**EXERCISE BRIEF**: Of the entries below, return exactly those lines that fall between the one containing "X173990000Y-76835000D02*" and the one containing "X212090000Y-93980000D03*", the two end lines included.
#### RECORDS SHOWN ####
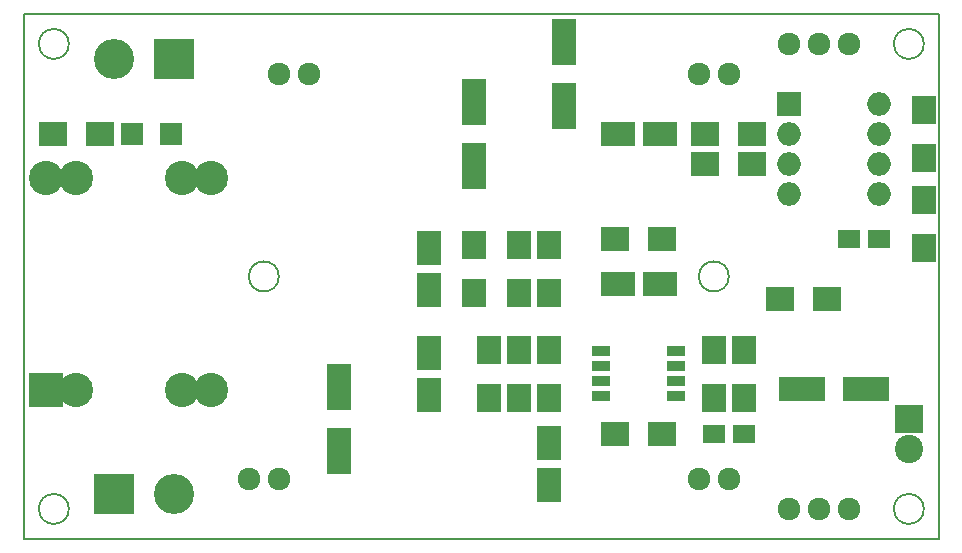
<source format=gbr>
%TF.GenerationSoftware,KiCad,Pcbnew,4.0.7*%
%TF.CreationDate,2018-04-11T16:25:57+03:00*%
%TF.ProjectId,radar_01,72616461725F30312E6B696361645F70,rev?*%
%TF.FileFunction,Soldermask,Top*%
%FSLAX46Y46*%
G04 Gerber Fmt 4.6, Leading zero omitted, Abs format (unit mm)*
G04 Created by KiCad (PCBNEW 4.0.7) date 04/11/18 16:25:57*
%MOMM*%
%LPD*%
G01*
G04 APERTURE LIST*
%ADD10C,0.100000*%
%ADD11C,0.150000*%
%ADD12R,2.100000X2.400000*%
%ADD13C,1.924000*%
%ADD14R,2.000000X3.900000*%
%ADD15R,2.000000X2.400000*%
%ADD16R,1.900000X1.900000*%
%ADD17R,2.400000X2.400000*%
%ADD18C,2.400000*%
%ADD19R,2.400000X2.100000*%
%ADD20R,2.000000X3.000000*%
%ADD21R,3.000000X2.000000*%
%ADD22R,3.900000X2.000000*%
%ADD23R,3.400000X3.400000*%
%ADD24C,3.400000*%
%ADD25R,2.900000X2.900000*%
%ADD26C,2.900000*%
%ADD27R,1.543000X0.908000*%
%ADD28R,2.000000X2.000000*%
%ADD29O,2.000000X2.000000*%
%ADD30R,1.900000X1.650000*%
G04 APERTURE END LIST*
D10*
D11*
X152400000Y-54610000D02*
X227330000Y-54610000D01*
X227330000Y-99060000D02*
X152400000Y-99060000D01*
X152400000Y-99060000D02*
X152400000Y-54610000D01*
X229870000Y-99060000D02*
X227330000Y-99060000D01*
X229870000Y-54610000D02*
X229870000Y-99060000D01*
X227330000Y-54610000D02*
X229870000Y-54610000D01*
X173990000Y-76835000D02*
G75*
G03X173990000Y-76835000I-1270000J0D01*
G01*
X212090000Y-76835000D02*
G75*
G03X212090000Y-76835000I-1270000J0D01*
G01*
X156210000Y-96520000D02*
G75*
G03X156210000Y-96520000I-1270000J0D01*
G01*
X156210000Y-57150000D02*
G75*
G03X156210000Y-57150000I-1270000J0D01*
G01*
X228600000Y-96520000D02*
G75*
G03X228600000Y-96520000I-1270000J0D01*
G01*
X228600000Y-57150000D02*
G75*
G03X228600000Y-57150000I-1270000J0D01*
G01*
D12*
X228600000Y-74390000D03*
X228600000Y-70390000D03*
D13*
X171450000Y-93980000D03*
X173990000Y-93980000D03*
X173990000Y-59690000D03*
X176530000Y-59690000D03*
X209550000Y-93980000D03*
X212090000Y-93980000D03*
X209550000Y-59690000D03*
X212090000Y-59690000D03*
D14*
X190500000Y-67470000D03*
X190500000Y-62070000D03*
D15*
X194310000Y-83090000D03*
X194310000Y-87090000D03*
X194310000Y-74200000D03*
X194310000Y-78200000D03*
X213360000Y-83090000D03*
X213360000Y-87090000D03*
D16*
X164845000Y-64770000D03*
X161545000Y-64770000D03*
D17*
X227330000Y-88900000D03*
D18*
X227330000Y-91440000D03*
D12*
X196850000Y-83090000D03*
X196850000Y-87090000D03*
X191770000Y-83090000D03*
X191770000Y-87090000D03*
X190500000Y-78200000D03*
X190500000Y-74200000D03*
D19*
X206470000Y-90170000D03*
X202470000Y-90170000D03*
X154845000Y-64770000D03*
X158845000Y-64770000D03*
D12*
X196850000Y-74200000D03*
X196850000Y-78200000D03*
X210820000Y-83090000D03*
X210820000Y-87090000D03*
D19*
X210090000Y-67310000D03*
X214090000Y-67310000D03*
X206470000Y-73660000D03*
X202470000Y-73660000D03*
X214090000Y-64770000D03*
X210090000Y-64770000D03*
D12*
X228600000Y-62770000D03*
X228600000Y-66770000D03*
D19*
X216440000Y-78740000D03*
X220440000Y-78740000D03*
D20*
X196850000Y-90910000D03*
X196850000Y-94510000D03*
D14*
X179070000Y-86200000D03*
X179070000Y-91600000D03*
D20*
X186690000Y-83290000D03*
X186690000Y-86890000D03*
X186690000Y-78000000D03*
X186690000Y-74400000D03*
D21*
X206270000Y-64770000D03*
X202670000Y-64770000D03*
X206270000Y-77470000D03*
X202670000Y-77470000D03*
D22*
X223680000Y-86360000D03*
X218280000Y-86360000D03*
D23*
X160020000Y-95250000D03*
D24*
X165100000Y-95250000D03*
D23*
X165100000Y-58420000D03*
D24*
X160020000Y-58420000D03*
D13*
X219710000Y-96520000D03*
X222250000Y-96520000D03*
X217170000Y-96520000D03*
X219710000Y-57150000D03*
X222250000Y-57150000D03*
X217170000Y-57150000D03*
D14*
X198120000Y-56990000D03*
X198120000Y-62390000D03*
D25*
X154290000Y-86470000D03*
D26*
X168290000Y-86470000D03*
X168290000Y-68470000D03*
X154290000Y-68470000D03*
X156790000Y-86470000D03*
X165790000Y-86470000D03*
X165790000Y-68470000D03*
X156790000Y-68470000D03*
D27*
X207645000Y-83185000D03*
X207645000Y-84455000D03*
X207645000Y-85725000D03*
X207645000Y-86995000D03*
X201295000Y-86995000D03*
X201295000Y-85725000D03*
X201295000Y-84455000D03*
X201295000Y-83185000D03*
D28*
X217170000Y-62230000D03*
D29*
X224790000Y-69850000D03*
X217170000Y-64770000D03*
X224790000Y-67310000D03*
X217170000Y-67310000D03*
X224790000Y-64770000D03*
X217170000Y-69850000D03*
X224790000Y-62230000D03*
D30*
X224770000Y-73660000D03*
X222270000Y-73660000D03*
X210840000Y-90170000D03*
X213340000Y-90170000D03*
M02*

</source>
####
**WRITTEN RESPONSE**:
X173990000Y-76835000D02*
G75*
G03X173990000Y-76835000I-1270000J0D01*
G01*
X212090000Y-76835000D02*
G75*
G03X212090000Y-76835000I-1270000J0D01*
G01*
X156210000Y-96520000D02*
G75*
G03X156210000Y-96520000I-1270000J0D01*
G01*
X156210000Y-57150000D02*
G75*
G03X156210000Y-57150000I-1270000J0D01*
G01*
X228600000Y-96520000D02*
G75*
G03X228600000Y-96520000I-1270000J0D01*
G01*
X228600000Y-57150000D02*
G75*
G03X228600000Y-57150000I-1270000J0D01*
G01*
D12*
X228600000Y-74390000D03*
X228600000Y-70390000D03*
D13*
X171450000Y-93980000D03*
X173990000Y-93980000D03*
X173990000Y-59690000D03*
X176530000Y-59690000D03*
X209550000Y-93980000D03*
X212090000Y-93980000D03*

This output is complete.